A comparative study of cuckoo search and bat algorithm for Bloom filter optimisation in spam filtering

  • Authors:
  • Arulanand Natarajan;S. Subramanian;K. Premalatha

  • Affiliations:
  • Anna University of Technology Coimbatore, Academic Campus, Jothipuram Post, Veerapandi Pirivu, Coimbatore –/ 641 047, Tamil Nadu, India.;Sri Krishna College of Engineering and Technology, Kuniamuthur, Coimbatore –/ 641 008, Tamil Nadu, India.;Department of Computer Science and Engineering, Bannari Amman Institute of Technology, Alathukombai Post, Sathyamangalam, Erode Dt #150/ 638 401, Tamil Nadu, India

  • Venue:
  • International Journal of Bio-Inspired Computation
  • Year:
  • 2012

Quantified Score

Hi-index 0.00

Visualization

Abstract

Bloom filter (BF) is a simple but powerful data structure that can check membership to a static set. The trade-off to use Bloom filter is a certain configurable risk of false positives. The odds of a false positive can be made very low if the hash bitmap is sufficiently large. Spam is an irrelevant or inappropriate message sent on the internet to a large number of newsgroups or users. A spam word is a list of well-known words that often appear in spam mails.

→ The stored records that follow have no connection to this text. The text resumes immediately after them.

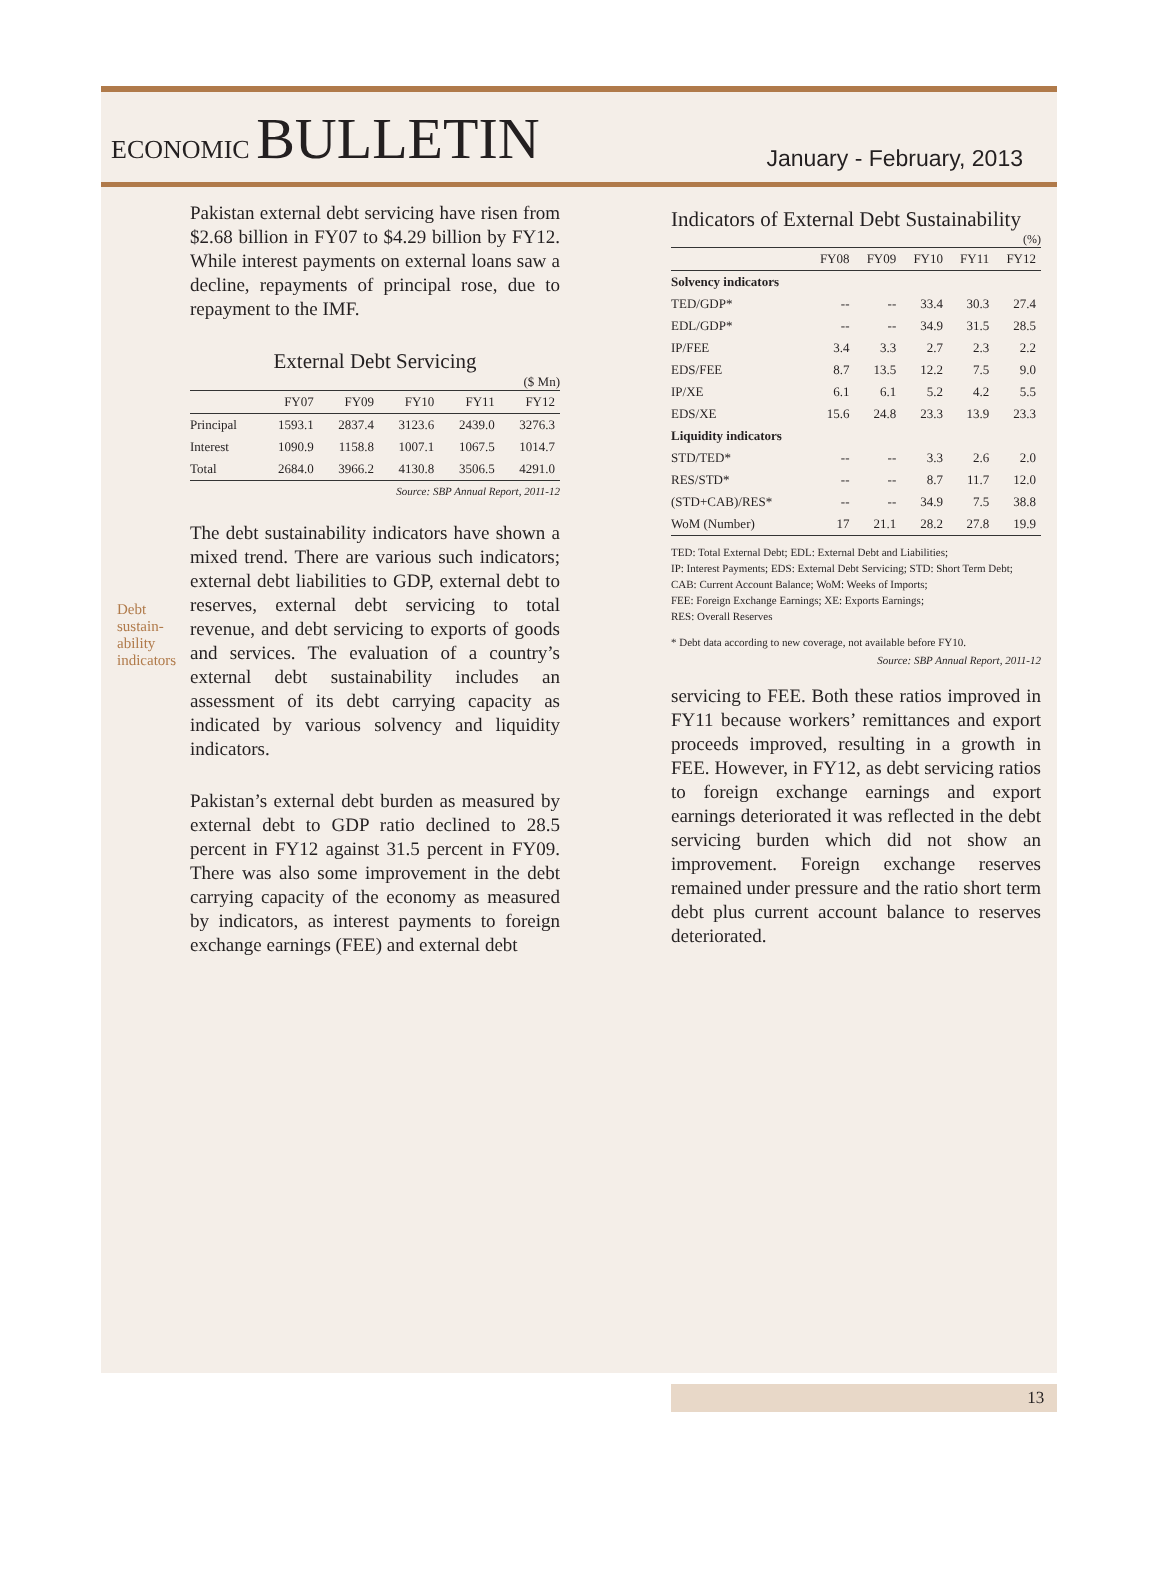ECONOMIC BULLETIN
January - February, 2013
Pakistan external debt servicing have risen from $2.68 billion in FY07 to $4.29 billion by FY12. While interest payments on external loans saw a decline, repayments of principal rose, due to repayment to the IMF.
External Debt Servicing
($ Mn)
| | FY07 | FY09 | FY10 | FY11 | FY12 |
| --- | --- | --- | --- | --- | --- |
| Principal | 1593.1 | 2837.4 | 3123.6 | 2439.0 | 3276.3 |
| Interest | 1090.9 | 1158.8 | 1007.1 | 1067.5 | 1014.7 |
| Total | 2684.0 | 3966.2 | 4130.8 | 3506.5 | 4291.0 |
Source: SBP Annual Report, 2011-12
The debt sustainability indicators have shown a mixed trend. There are various such indicators; external debt liabilities to GDP, external debt to reserves, external debt servicing to total revenue, and debt servicing to exports of goods and services. The evaluation of a country’s external debt sustainability includes an assessment of its debt carrying capacity as indicated by various solvency and liquidity indicators.
Pakistan’s external debt burden as measured by external debt to GDP ratio declined to 28.5 percent in FY12 against 31.5 percent in FY09. There was also some improvement in the debt carrying capacity of the economy as measured by indicators, as interest payments to foreign exchange earnings (FEE) and external debt
Debt
sustain-
ability
indicators
Indicators of External Debt Sustainability
(%)
| | FY08 | FY09 | FY10 | FY11 | FY12 |
| --- | --- | --- | --- | --- | --- |
| Solvency indicators | | | | | |
| TED/GDP* | -- | -- | 33.4 | 30.3 | 27.4 |
| EDL/GDP* | -- | -- | 34.9 | 31.5 | 28.5 |
| IP/FEE | 3.4 | 3.3 | 2.7 | 2.3 | 2.2 |
| EDS/FEE | 8.7 | 13.5 | 12.2 | 7.5 | 9.0 |
| IP/XE | 6.1 | 6.1 | 5.2 | 4.2 | 5.5 |
| EDS/XE | 15.6 | 24.8 | 23.3 | 13.9 | 23.3 |
| Liquidity indicators | | | | | |
| STD/TED* | -- | -- | 3.3 | 2.6 | 2.0 |
| RES/STD* | -- | -- | 8.7 | 11.7 | 12.0 |
| (STD+CAB)/RES* | -- | -- | 34.9 | 7.5 | 38.8 |
| WoM (Number) | 17 | 21.1 | 28.2 | 27.8 | 19.9 |
TED: Total External Debt; EDL: External Debt and Liabilities;
IP: Interest Payments; EDS: External Debt Servicing; STD: Short Term Debt; CAB: Current Account Balance; WoM: Weeks of Imports;
FEE: Foreign Exchange Earnings; XE: Exports Earnings;
RES: Overall Reserves
* Debt data according to new coverage, not available before FY10.
Source: SBP Annual Report, 2011-12
servicing to FEE. Both these ratios improved in FY11 because workers’ remittances and export proceeds improved, resulting in a growth in FEE. However, in FY12, as debt servicing ratios to foreign exchange earnings and export earnings deteriorated it was reflected in the debt servicing burden which did not show an improvement. Foreign exchange reserves remained under pressure and the ratio short term debt plus current account balance to reserves deteriorated.
13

The proposed system of bin Bloom filter (BBF) groups the words into number of bins with different false positive rates based on the weights of the spam words. Cuckoo search (CS) and bat algorithm are bio-inspired algorithms that imitate the way cuckoo breeding and microbat foraging behaviours respectively. This paper demonstrates the CS and bat algorithm for minimising the total membership invalidation cost of the BBFs by finding the optimal false positive rates and number of elements stored in every bin. The experimental results demonstrate the application of CS and bat algorithm for various numbers of bins and strings.